I have really enjoyed our meal so far – this is my kind of dining, being able to taste lots of different dishes and experience many different flavours and textures. I just wish they hadn’t brought absolutely everything out at once, as some dishes were cold before we even had a chance to taste them. This left the dumplings a little rubbery and the lamb a little dry. Perhaps this works better on a busy evening where a couple of dishes might be placed at each table at a time. A couple of dishes per person at a time with an interval of about five minutes before more are brought would probably be ideal.
We have eaten a banquet but there is still room for dessert!…
This is a lovely delicate green tea. I often find green tea becomes too strong once it has brewed for a while but I keep going back to the pot for more of this one, drinking most of the teapot myself!
The Fried Mongolia is like a Chinese version of a baked Alaska. The ice-cream is wrapped in dumpling dough, deep fried and dusted with icing sugar. Mr Vohn had this and said it was lovely. Yes, dear reader, he didn’t let me anywhere near it!

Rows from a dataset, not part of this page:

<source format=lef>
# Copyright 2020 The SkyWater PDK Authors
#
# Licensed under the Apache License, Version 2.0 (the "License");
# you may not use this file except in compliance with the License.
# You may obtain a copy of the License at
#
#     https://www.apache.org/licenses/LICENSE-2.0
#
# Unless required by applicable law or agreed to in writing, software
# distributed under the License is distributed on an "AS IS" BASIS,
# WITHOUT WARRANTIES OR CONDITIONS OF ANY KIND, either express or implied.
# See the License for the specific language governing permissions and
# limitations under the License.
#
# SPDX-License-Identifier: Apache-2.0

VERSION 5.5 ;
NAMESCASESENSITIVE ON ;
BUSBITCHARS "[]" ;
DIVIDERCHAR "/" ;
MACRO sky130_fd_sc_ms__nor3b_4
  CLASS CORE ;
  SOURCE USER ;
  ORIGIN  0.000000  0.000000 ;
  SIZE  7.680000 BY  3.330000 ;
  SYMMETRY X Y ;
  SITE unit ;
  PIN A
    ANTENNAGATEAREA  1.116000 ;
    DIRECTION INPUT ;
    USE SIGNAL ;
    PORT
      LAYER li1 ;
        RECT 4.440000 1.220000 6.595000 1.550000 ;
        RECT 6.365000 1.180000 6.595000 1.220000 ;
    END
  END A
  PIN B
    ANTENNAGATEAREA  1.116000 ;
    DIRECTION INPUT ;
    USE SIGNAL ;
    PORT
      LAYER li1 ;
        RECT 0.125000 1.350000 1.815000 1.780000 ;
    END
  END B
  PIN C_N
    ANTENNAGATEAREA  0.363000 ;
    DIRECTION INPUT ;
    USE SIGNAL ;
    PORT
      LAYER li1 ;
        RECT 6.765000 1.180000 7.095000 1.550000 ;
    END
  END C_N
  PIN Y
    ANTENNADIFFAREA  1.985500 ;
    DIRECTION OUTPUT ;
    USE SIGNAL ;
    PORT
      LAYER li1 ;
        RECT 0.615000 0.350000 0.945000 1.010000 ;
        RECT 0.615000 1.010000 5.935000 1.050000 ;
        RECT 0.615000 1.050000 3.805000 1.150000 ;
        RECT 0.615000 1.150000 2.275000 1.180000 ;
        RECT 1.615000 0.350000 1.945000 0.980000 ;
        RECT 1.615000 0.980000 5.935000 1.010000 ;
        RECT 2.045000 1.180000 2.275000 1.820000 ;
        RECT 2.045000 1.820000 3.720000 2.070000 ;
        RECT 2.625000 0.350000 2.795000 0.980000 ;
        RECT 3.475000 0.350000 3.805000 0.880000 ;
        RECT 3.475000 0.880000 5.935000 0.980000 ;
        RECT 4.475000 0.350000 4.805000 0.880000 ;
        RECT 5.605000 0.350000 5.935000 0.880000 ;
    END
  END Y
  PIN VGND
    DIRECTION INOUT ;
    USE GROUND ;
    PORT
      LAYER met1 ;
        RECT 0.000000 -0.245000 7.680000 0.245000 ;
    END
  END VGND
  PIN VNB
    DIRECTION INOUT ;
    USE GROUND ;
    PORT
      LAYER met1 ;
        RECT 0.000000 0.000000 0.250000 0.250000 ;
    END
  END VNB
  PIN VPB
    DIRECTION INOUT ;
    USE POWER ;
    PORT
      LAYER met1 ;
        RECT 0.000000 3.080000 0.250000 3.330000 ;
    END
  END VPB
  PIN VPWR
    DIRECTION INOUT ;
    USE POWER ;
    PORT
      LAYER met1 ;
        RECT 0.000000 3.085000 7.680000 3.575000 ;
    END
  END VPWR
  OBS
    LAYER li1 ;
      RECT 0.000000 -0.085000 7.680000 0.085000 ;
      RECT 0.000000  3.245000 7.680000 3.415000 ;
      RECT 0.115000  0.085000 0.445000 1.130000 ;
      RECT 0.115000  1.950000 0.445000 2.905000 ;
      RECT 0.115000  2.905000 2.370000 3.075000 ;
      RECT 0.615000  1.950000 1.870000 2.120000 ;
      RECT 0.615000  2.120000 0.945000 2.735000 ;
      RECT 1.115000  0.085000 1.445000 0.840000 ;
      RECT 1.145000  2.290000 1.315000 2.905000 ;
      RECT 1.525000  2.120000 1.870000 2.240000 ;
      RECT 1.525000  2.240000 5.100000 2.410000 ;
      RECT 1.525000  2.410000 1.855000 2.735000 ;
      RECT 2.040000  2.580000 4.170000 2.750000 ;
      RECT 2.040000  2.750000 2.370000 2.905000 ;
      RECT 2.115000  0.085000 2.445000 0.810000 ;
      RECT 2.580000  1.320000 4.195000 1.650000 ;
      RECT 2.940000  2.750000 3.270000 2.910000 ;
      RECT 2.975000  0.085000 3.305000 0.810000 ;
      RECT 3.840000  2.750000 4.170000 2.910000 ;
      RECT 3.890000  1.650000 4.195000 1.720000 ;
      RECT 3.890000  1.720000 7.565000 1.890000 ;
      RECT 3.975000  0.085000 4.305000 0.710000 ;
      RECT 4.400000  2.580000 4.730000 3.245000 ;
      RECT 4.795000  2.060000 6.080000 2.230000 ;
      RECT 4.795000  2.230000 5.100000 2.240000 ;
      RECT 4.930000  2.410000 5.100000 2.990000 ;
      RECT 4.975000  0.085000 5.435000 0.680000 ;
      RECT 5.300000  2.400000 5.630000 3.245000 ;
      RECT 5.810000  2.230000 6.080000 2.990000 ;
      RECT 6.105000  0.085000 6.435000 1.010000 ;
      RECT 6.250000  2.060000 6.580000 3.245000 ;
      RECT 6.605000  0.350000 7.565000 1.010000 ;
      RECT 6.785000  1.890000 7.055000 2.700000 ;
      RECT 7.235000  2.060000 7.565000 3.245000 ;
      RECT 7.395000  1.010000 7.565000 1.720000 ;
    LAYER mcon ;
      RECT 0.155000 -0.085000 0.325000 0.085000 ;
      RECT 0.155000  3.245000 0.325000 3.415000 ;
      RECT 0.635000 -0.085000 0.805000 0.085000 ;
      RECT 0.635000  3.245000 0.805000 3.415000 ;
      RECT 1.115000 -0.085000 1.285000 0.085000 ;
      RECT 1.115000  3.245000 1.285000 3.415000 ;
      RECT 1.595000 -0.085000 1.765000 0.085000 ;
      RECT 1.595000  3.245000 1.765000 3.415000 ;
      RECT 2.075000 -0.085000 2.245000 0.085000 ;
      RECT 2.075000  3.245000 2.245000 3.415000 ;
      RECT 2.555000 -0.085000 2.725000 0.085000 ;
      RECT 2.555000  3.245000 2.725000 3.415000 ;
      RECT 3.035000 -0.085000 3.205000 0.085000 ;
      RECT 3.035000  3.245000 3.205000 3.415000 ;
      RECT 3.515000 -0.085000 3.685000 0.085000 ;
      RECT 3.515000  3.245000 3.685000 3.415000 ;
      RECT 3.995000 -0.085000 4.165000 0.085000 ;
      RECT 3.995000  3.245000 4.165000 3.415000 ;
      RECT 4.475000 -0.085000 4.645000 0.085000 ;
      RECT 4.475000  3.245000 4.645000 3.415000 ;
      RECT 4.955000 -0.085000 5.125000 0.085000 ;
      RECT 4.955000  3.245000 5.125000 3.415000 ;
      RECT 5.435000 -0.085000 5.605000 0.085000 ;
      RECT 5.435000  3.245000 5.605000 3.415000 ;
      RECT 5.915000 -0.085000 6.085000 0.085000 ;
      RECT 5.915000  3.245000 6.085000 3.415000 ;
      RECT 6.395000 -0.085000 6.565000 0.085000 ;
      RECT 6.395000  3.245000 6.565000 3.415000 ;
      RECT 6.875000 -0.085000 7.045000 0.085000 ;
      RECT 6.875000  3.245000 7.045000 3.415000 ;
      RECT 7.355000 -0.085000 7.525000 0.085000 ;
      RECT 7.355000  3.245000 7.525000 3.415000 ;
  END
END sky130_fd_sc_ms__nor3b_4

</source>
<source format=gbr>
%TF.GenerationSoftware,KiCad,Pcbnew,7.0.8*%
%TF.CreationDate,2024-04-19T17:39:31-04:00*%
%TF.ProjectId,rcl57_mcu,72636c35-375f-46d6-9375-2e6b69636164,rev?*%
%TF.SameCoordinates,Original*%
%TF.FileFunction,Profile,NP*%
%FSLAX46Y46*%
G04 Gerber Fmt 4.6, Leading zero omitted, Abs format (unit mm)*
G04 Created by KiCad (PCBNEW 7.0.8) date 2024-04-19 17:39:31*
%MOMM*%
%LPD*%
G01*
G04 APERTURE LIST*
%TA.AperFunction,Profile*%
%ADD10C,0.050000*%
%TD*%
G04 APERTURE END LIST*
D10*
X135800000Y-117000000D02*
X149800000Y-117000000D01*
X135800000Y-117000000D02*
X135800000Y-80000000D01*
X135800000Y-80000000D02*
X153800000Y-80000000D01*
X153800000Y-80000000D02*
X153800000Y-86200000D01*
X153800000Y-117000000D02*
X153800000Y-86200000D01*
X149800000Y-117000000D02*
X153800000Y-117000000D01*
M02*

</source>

He chose to accompany it with lemon sorbet, which was amazingly tart and tangy and a perfect match for the sweet fried dessert. All the ice creams and sorbets are imported from a fine ice-cream maker in the far east – otherwise known as Musselburgh – just along the coast to the East of Edinburgh!

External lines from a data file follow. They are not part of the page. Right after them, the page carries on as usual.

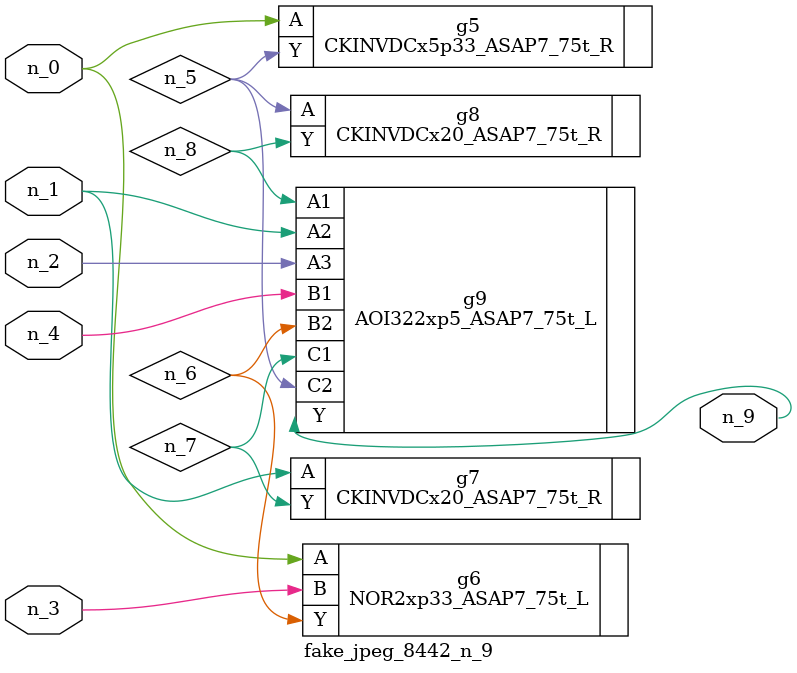
<source format=v>
module fake_jpeg_8442_n_9 (n_3, n_2, n_1, n_0, n_4, n_9);

input n_3;
input n_2;
input n_1;
input n_0;
input n_4;

output n_9;

wire n_8;
wire n_6;
wire n_5;
wire n_7;

CKINVDCx5p33_ASAP7_75t_R g5 ( 
.A(n_0),
.Y(n_5)
);

NOR2xp33_ASAP7_75t_L g6 ( 
.A(n_0),
.B(n_3),
.Y(n_6)
);

CKINVDCx20_ASAP7_75t_R g7 ( 
.A(n_1),
.Y(n_7)
);

CKINVDCx20_ASAP7_75t_R g8 ( 
.A(n_5),
.Y(n_8)
);

AOI322xp5_ASAP7_75t_L g9 ( 
.A1(n_8),
.A2(n_1),
.A3(n_2),
.B1(n_4),
.B2(n_6),
.C1(n_7),
.C2(n_5),
.Y(n_9)
);


endmodule
</source>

Sugar string apple (serves two) £7.40
I chose the sugar string apple, which is a sharing dish for two. The caramel is literally sizzling hot – we can hear it as soon as it arrives! There is a bowl of iced water, in which to dip the pieces, which instantly cools and sets the caramel. The soft sour apple is a great contrast to the sweet crunchy caramel, although it is difficult to eat whilst the apple is still so hot! The pieces near the base, which are sitting on the cucumber have a light hint of cucumber flavour, which is a fantastic combination with the sweet caramel – who knew?
We thoroughly enjoyed our meal and overall, I’d highly recommend Chop Chop. The food is delicious and very reasonable in price. There are even options for unlimited banquets, where you can re-order any dish from the set menus free of charge. Service is polite and attentive but laid back and not overly intrusive.
You can even order takeaway (or if you are lucky enough to live in Edinburgh, home delivery) and there are comfy red sofas provided for you to wait for your takeaway or for a table on busy nights. It seems that many others agree with my positive review because on the wall, behind those comfy red sofas, is a whole host of awards that they have received. These range from best Chinese restaurant in Scotland to most popular Chinese restaurant in Britain, to AA rosettes, to certificates of excellence from the World Association for Chinese Cuisine! If you do sit on those sofas, check out the folder on the table in front of you. It is full of the cutest kids drawings from a local primary school, sent as thanks to Chop Chop for providing them with a variety of items for their school project on Chinese New Year! I love businesses that help out the local community!
The food here is exactly what they promise – north Eastern Chinese home cooking done to a gourmet standard. It is nothing like the British-Chinese food we are used to. As they stay themselves “Get down to their restaurant chop chop”!
Vohn & Mr Vohn dined as guests of Chop Chop, whilst drinks were paid for independently.
248 Morrison Street, Edinburgh, EH3 8DT/ tel: 0131 221 1155
76 Commercial Street, Edinburgh, EH6 6LX/ tel: 0131 553 1818
P.S. Mr Vohn is still talking excitedly about getting to mix his own dipping sauce to his super-chilli-heat preference!